Intel’s fair value assessment has been discussed among investors, especially in light of recent strategic moves and financial performance. Using this Fair Value Calculator from Stock Finance Pro, Intel’s default Fair Value is $12. Believe it or not, that’s roughly a 40% decline from where it trades today. The following influenced this fair value:

- Five Years Annual Growth Rate = 5%

- Margin of Safety = 20%

- Discount Rate = 10%

- Estimated Revenue in 2029 = $63B to $66B

- Estimated Net Income in 2029 = $1.9B to $2B

Courtesy of StockFinancePro.com

Analysts consider factors such as revenue stability, cost-cutting measures like the recent job cuts, and ongoing investments in technology and manufacturing capabilities. Despite intense competition and market challenges, Intel’s fair value is influenced by its potential to innovate and reclaim market share. The company’s decision to cut dividends from Q4 2024 also impacts this valuation, reflecting a strategic shift to prioritize reinvestment over immediate shareholder returns.
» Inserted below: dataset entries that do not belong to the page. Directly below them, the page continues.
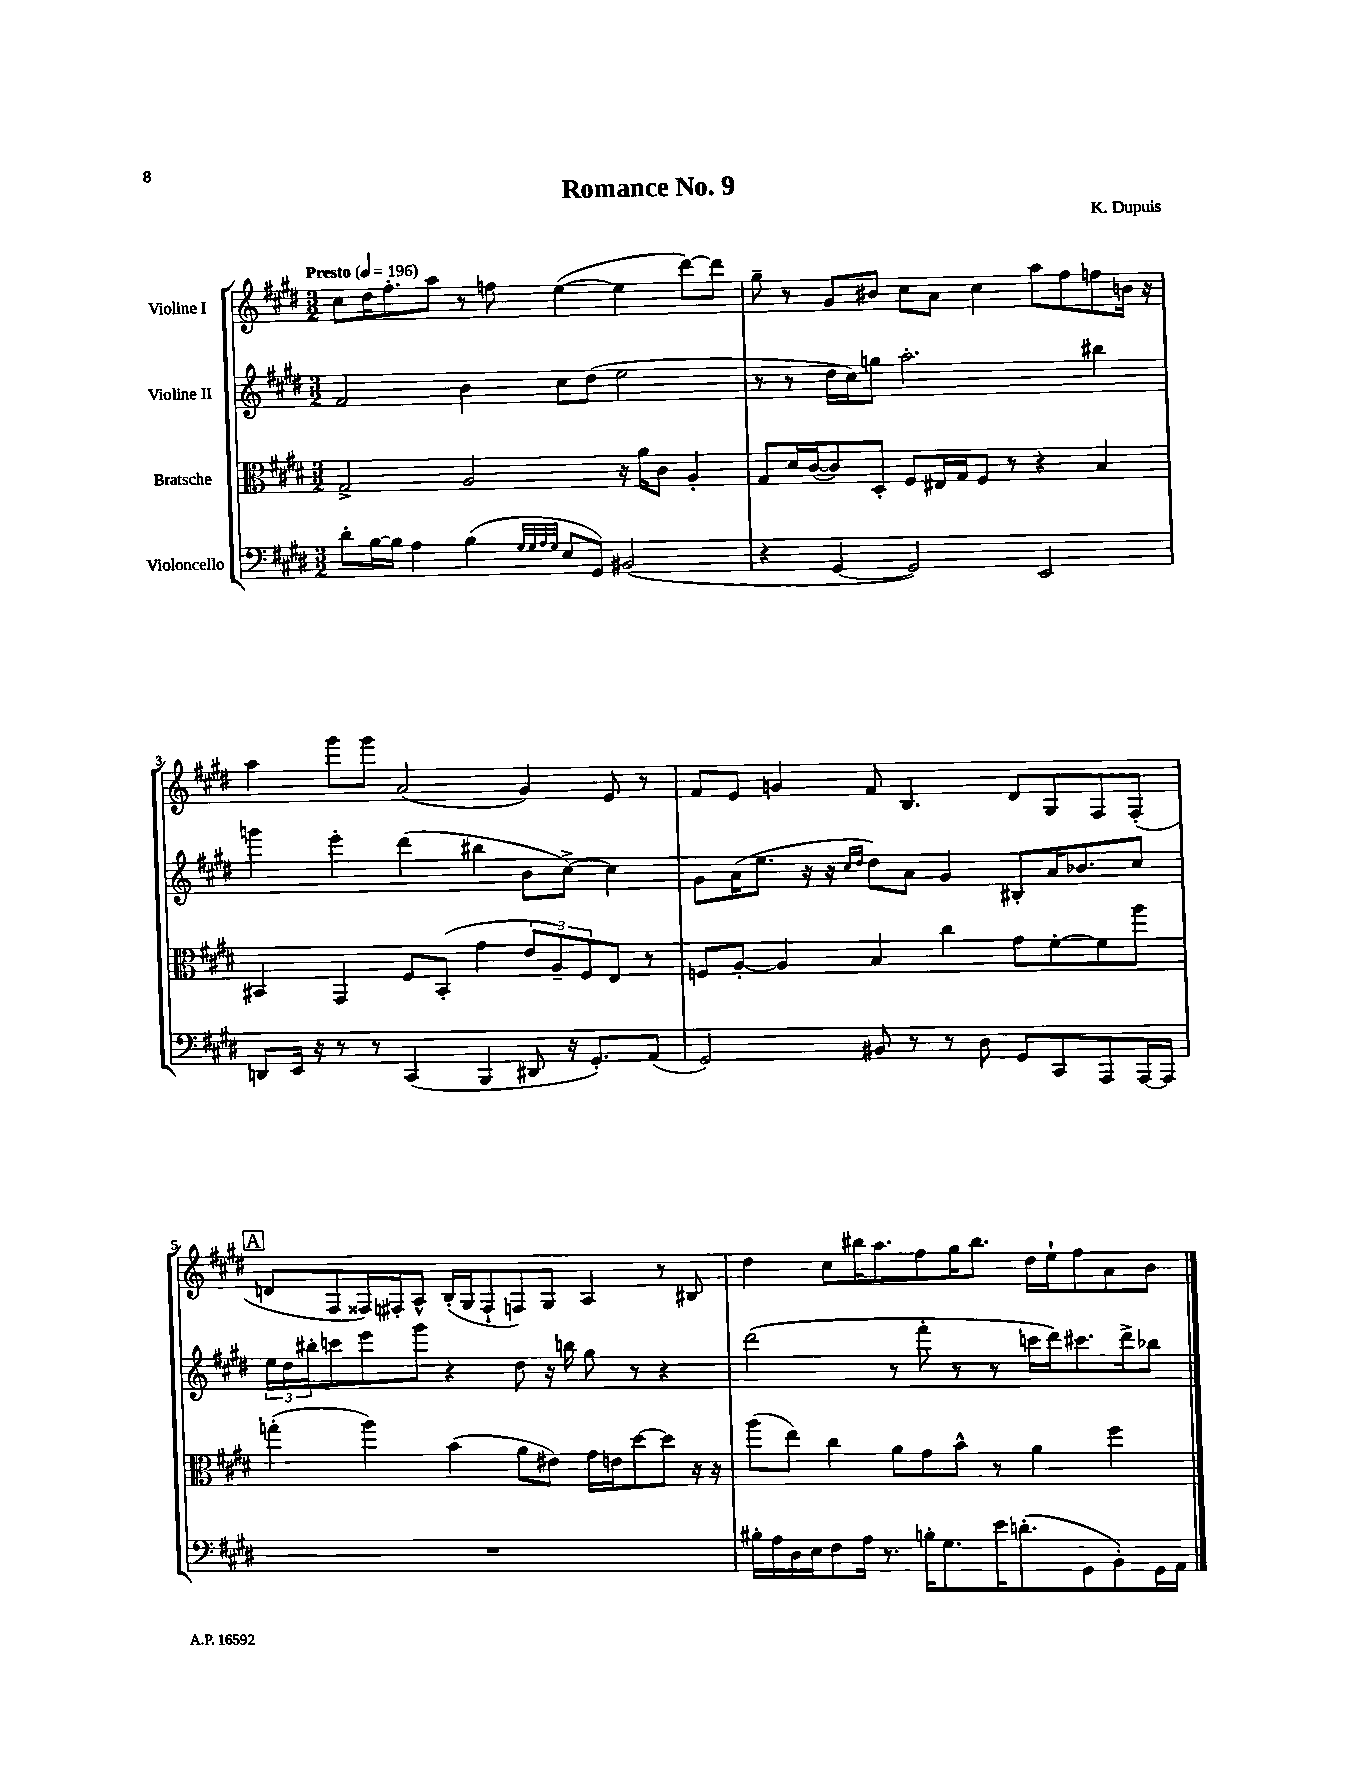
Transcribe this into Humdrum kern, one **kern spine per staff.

**kern	**kern	**kern	**kern
*part4	*part3	*part2	*part1
*staff4	*staff3	*staff2	*staff1
*I"Violoncello	*I"Bratsche	*I"Violine II	*I"Violine I
*clefF4	*clefC3	*clefG2	*clefG2
*k[f#c#g#d#]	*k[f#c#g#d#]	*k[f#c#g#d#]	*k[f#c#g#d#]
*M3/2	*M3/2	*M3/2	*M3/2
*MM196	*MM196	*MM196	*MM196
=1	=1	=1	=1
!	!	!	!LO:TX:a:B:t=Presto
8d#'\L	2G#^/	2f#/	8cc#\L
[16B\L	.	.	16dd#\K
16B\JJ]	.	.	8.ff#'\
4A\	.	.	.
.	.	.	8aa\J
(4B\	2A/	4b\	8r
.	.	.	8ffn\
32qqG#/LLL	.	.	.
32qqG#/	.	.	.
32qqA/	.	.	.
32qqG#/JJJ	.	.	.
8E/L	.	8cc#\L	([4ee\
8GG#/J)	.	(8dd#\J	.
(2BB#X/	16r	2ee\	4ee\]
.	16a\KL	.	.
.	8c#\J	.	.
.	4A'/	.	[8ddd#\L)
.	.	.	8ddd#\J]
=2	=2	=2	=2
4r	8G#/L	8r	8gg#~\
.	16d#/L	8r	8r
.	([16c#/J	.	.
[4GG#/	8c#/])	16dd#\LL	8g#/L
.	.	16cc#\J)	.
.	8D#'/J	8ggn\J	8b#X/J
2GG#/])	8F#/L	2.aa'\	8cc#\L
.	16E#X/L	.	8a\J
.	16G#/J	.	.
.	8F#/J	.	4cc#\
.	8r	.	.
2EE/	4r	.	8aa\L
.	.	.	8ff#\
.	4B/	4bb#X\	8ffn\
.	.	.	16bn\Jk
.	.	.	16r
!!LO:LB:g=z
=3	=3	=3	=3
8DDn/L	4BB#X/	4gggn\	4aa\
16EE/Jk	.	.	.
16r	.	.	.
8r	4GG#/	4eee'\	8ggg#\L
8r	.	.	8ggg#\J
(4CC#/	8F#/L	(4ddd#\	(2a/
.	(8BB#'/J	.	.
4BBB/	4g#\	4bb#X\	.
8DD#X/	12e/L	8b\L	4g#/)
.	12A~/)	.	.
16r	.	[8cc#^\J)	.
.	12F#/	.	.
8.GG#'/L)	.	.	.
.	8E/J	4cc#\]	8e/
(8AA/J	8r	.	8r
=4	=4	=4	=4
2GG#/)	8Fn/L	8g#\L	8f#/L
.	[8A'/J	(16a\K	8e/J
.	.	8.ee\J	.
.	4A/]	.	4gn/
.	.	16r	.
.	.	16r	.
.	.	16qqcc#/LL	.
.	.	16qqdd#/JJ	.
8BB#X/	4B/	8dd#\L)	8f#/
8r	.	8a\J	4.B/
8r	4cc#\	4g#/	.
8D#\	.	.	.
8GG#/L	8g#\L	8B#X'/L	8d#/L
8CC#/	[8f#'\	16a/K	8G#/
.	.	8.b-X/	.
8AAA/	8f#\]	.	8F#/
[16AAA/L	8aa\J	8cc#/J	(8F#'/J
16AAA/JJ]	.	.	.
!!LO:LB:g=z
!!LO:REH:place=s1:t=A
=5	=5	=5	=5
1.r	(4ggn'\	24ee\LL	8dn/L
.	.	24dd#\	.
.	.	24bb#X'\J	.
.	.	8cccn\	8F#/
.	4aa\)	8eee\	16F##X/L)
.	.	.	16F#X'/J
.	.	8ggg#\J	8A^^/J
.	(4b\	4r	(16B'/LL
.	.	.	16G#/J
.	.	.	8F#`/
.	8a\L	8dd#\	8Fn/)
.	8e#X\J)	16r	8G#/J
.	.	16bbn\	.
.	16g#\LL	8gg#\	4A/
.	16en\J	.	.
.	[8dd#\	8r	.
.	8dd#\J]	4r	8r
.	16r	.	8B#X/
.	16r	.	.
=6	=6	=6	=6
16B#X'\LL	(8aa\L	(2ddd#\	4dd#\
16A\	.	.	.
16D#\	8ee\J)	.	.
16E\J	.	.	.
8F#\	4cc#\	.	8cc#\L
16A\Jk	.	.	16bb#X\K
8.r	.	.	8.aa\
.	8a\L	8r	.
16Bn'\KL	8g#\	8fff#'\	8ff#\
8.G#\	.	.	.
.	8b^^\J	8r	16gg#\K
.	.	.	8.bb#\J
16e\K	8r	8r	.
(8.dn'\	.	.	.
.	4a\	16cccn\LL	16dd#\LL
.	.	16ddd#\J)	16ee`\J
8GG#\	.	8.ccc#X\	8ff#\
8BB'\)	4ff#\	.	8a\
.	.	16ddd#^\k	.
16GG#\L	.	8bb-X\J	8b\J
16AA\JJ	.	.	.
==	==	==	==
*-	*-	*-	*-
Conclusion: A Challenging Path Forward

Intel’s journey over the past few years has been turbulent. The loss of critical customers intensified competition, and the rise of custom silicon solutions has painted a challenging picture for the company. Pat Gelsinger’s leadership brings hope, but the path to recovery is unclear for most investors.

The company’s future hinges on its ability to innovate, regain technological leadership, and adapt to the rapidly changing semiconductor landscape. While Intel is far from dead, it faces a monumental task in reclaiming its throne. Only time will tell if Gelsinger can turn things around and restore Intel to its former glory.